Por Martha Ortiz
Cuando inicié mi trabajo profesional como cocinera hace 20 años, es decir, cuando decidí convertirme en esclava voluntaria del romanticismo del sabor (aunado a la difícil tarea del emprendimiento gastronómico en un mundo masculino), me di cuenta con tragos amargos lo que esto significaba: ser desafiante, distinta, rara, arrojada, sin voz que tuviera eco y con ingredientes tan importantes como ser mujer. Ante tanto quebranto y arrebato, decidí, casi de manera inconsciente, hacer poco a poco una carrera profesional a mi entender independiente, obedeciendo a mis capacidades y otras sazones, como ser exótica y patriótica.
A manera de resumen, obtuve prestigio y éxito a la par de probar a cucharadas cierto amargor. Fui castigada y quemada como bruja en mi propio caldero: primero, la flecha cobarde en el aire de Águila y Sol (del águila caída todos quieren penacho) y después el desengaño de Dulce Patria que, a pesar de pisar fuerte, se volvió amarga.
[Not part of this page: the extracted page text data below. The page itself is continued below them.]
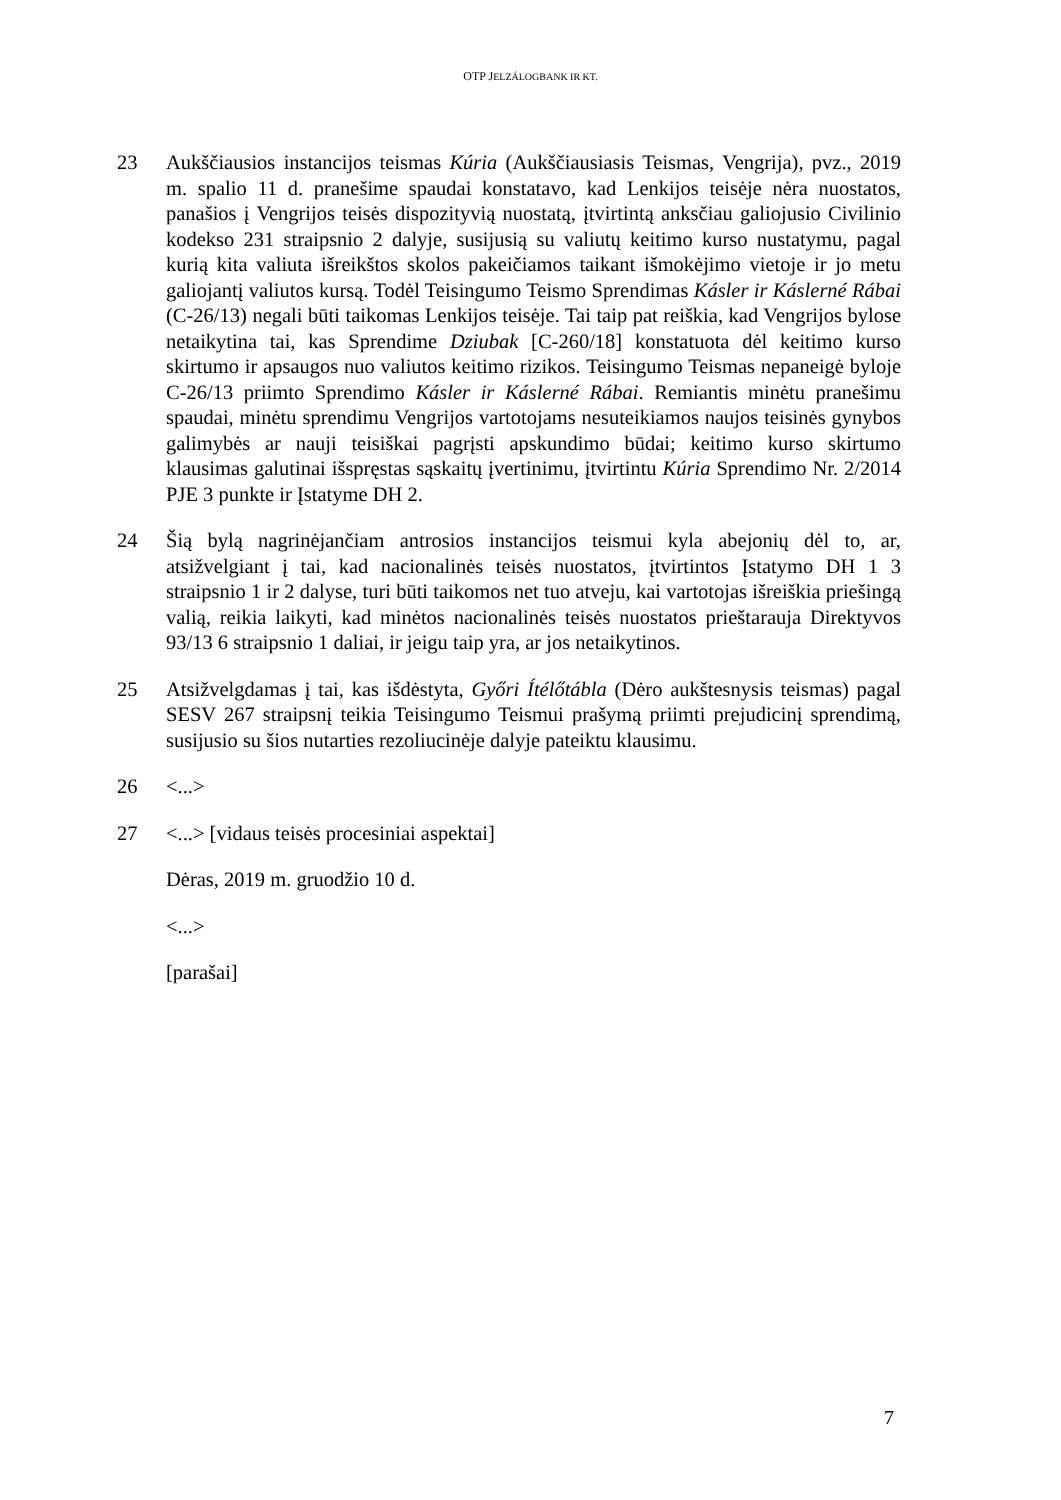OTP JELZÁLOGBANK IR KT.
23 Aukščiausios instancijos teismas Kúria (Aukščiausiasis Teismas, Vengrija), pvz., 2019 m. spalio 11 d. pranešime spaudai konstatavo, kad Lenkijos teisėje nėra nuostatos, panašios į Vengrijos teisės dispozityvią nuostatą, įtvirtintą anksčiau galiojusio Civilinio kodekso 231 straipsnio 2 dalyje, susijusią su valiutų keitimo kurso nustatymu, pagal kurią kita valiuta išreikštos skolos pakeičiamos taikant išmokėjimo vietoje ir jo metu galiojantį valiutos kursą. Todėl Teisingumo Teismo Sprendimas Kásler ir Káslerné Rábai (C-26/13) negali būti taikomas Lenkijos teisėje. Tai taip pat reiškia, kad Vengrijos bylose netaikytina tai, kas Sprendime Dziubak [C-260/18] konstatuota dėl keitimo kurso skirtumo ir apsaugos nuo valiutos keitimo rizikos. Teisingumo Teismas nepaneigė byloje C-26/13 priimto Sprendimo Kásler ir Káslerné Rábai. Remiantis minėtu pranešimu spaudai, minėtu sprendimu Vengrijos vartotojams nesuteikiamos naujos teisinės gynybos galimybės ar nauji teisiškai pagrįsti apskundimo būdai; keitimo kurso skirtumo klausimas galutinai išspręstas sąskaitų įvertinimu, įtvirtintu Kúria Sprendimo Nr. 2/2014 PJE 3 punkte ir Įstatyme DH 2.
24 Šią bylą nagrinėjančiam antrosios instancijos teismui kyla abejonių dėl to, ar, atsižvelgiant į tai, kad nacionalinės teisės nuostatos, įtvirtintos Įstatymo DH 1 3 straipsnio 1 ir 2 dalyse, turi būti taikomos net tuo atveju, kai vartotojas išreiškia priešingą valią, reikia laikyti, kad minėtos nacionalinės teisės nuostatos prieštarauja Direktyvos 93/13 6 straipsnio 1 daliai, ir jeigu taip yra, ar jos netaikytinos.
25 Atsižvelgdamas į tai, kas išdėstyta, Győri Ítélőtábla (Dėro aukštesnysis teismas) pagal SESV 267 straipsnį teikia Teisingumo Teismui prašymą priimti prejudicinį sprendimą, susijusio su šios nutarties rezoliucinėje dalyje pateiktu klausimu.
26 <...>
27 <...> [vidaus teisės procesiniai aspektai]
Dėras, 2019 m. gruodžio 10 d.
<...>
[parašai]
7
Sin embargo, mi yo cocinera sigue cabalgando como la imagen que inventé para edificar otros pequeños reinos, pueblos y ejidos con la máxima del saber como sabor, o más bien, los sabores del saber.
Durante estos años he podido comprobar la forma en que el patriarcado ha permeado muchas tradiciones gastronómicas y, tal como el azúcar al buñuelo, se pega en los labios con cierta sensación de poderío. Por ello es importante sacudirlo con fuerza.
Constato una vez más que las cocinas son matrices del poderío femenino y que en ellas habitan las emperatrices no coronadas de todos los elementos, brujas de la alquimia y seductoras del placer profundo. Y, por qué no, también verdaderas inventoras e innovadoras de la tradición culinaria.
Con las manos en la masa, desde mis inicios como cocinera me hice varias preguntas y sus respuestas se han convertido en recetas y preparaciones, es decir, manjares con un nuevo nombre y la ceremonia de un nuevo bautismo con agua de azahar y rosas para escribir con palabra cocinada mi propia tradición femenina e iniciar a otras en este aquelarre.
Así nació una de mis preparaciones predilectas: la rosca de Reinas Magas, en la cual el azúcar y otras decoraciones de frutas cubiertas (estrellas, lunas y soles) se tiñen por naturaleza de rosa, morado y blanco, y en su centro carnoso de masa habita una muñeca, también rosada. Mi diversión no termina al observar la cara de sorpresa y a veces disgusto de algunos varones que preguntan de dónde salió toda esta inventiva. Para mi sorpresa, también he registrado la preocupación de ciertas mujeres al salir premiadas con esa muñeca (que se convierte en castigo) y quedar obligadas a regalar e inventar tamales en la fiesta de La Candelaria. Como cocinera, yo me siento halagada de tener la oportunidad de preparar esos cuerpos líquidos de maíz con hojas para obtener como resultado esa joya comestible, esponjosa y perfecta.
Esta pequeña contribución a la reinvención de la tradición patriarcal reconvertida a feminismo comestible, es para mí una pequeña conquista, ya que mis Reinas Magas son mujeres de sus tiempos: inclusivas, multirraciales, divertidas, inteligentes, brujas, cocineras, escritoras, politólogas, historiadoras y de otras profesiones y oficios, bondadosas y capaces, y sobre todo dueñas de su propia recetas maestra de vida. Saben regalar y siguen a una estrella que es sueño y realidad para ver a todas en el cielo de sabores. A mordidas las festejamos con su gran rosca, que sólo se parte con cuchillo y cuchara grande.
Esta cuchara grande contiene al universo de sabores y nos permite probar la vida y servirnos en este 2023 con la maestría de la sazón y la gracia de una vida cocinada con valentía, amor y compasión. Y por supuesto también para celebrar las nuevas tradiciones de platillos reinventados desde la trinchera del fuego.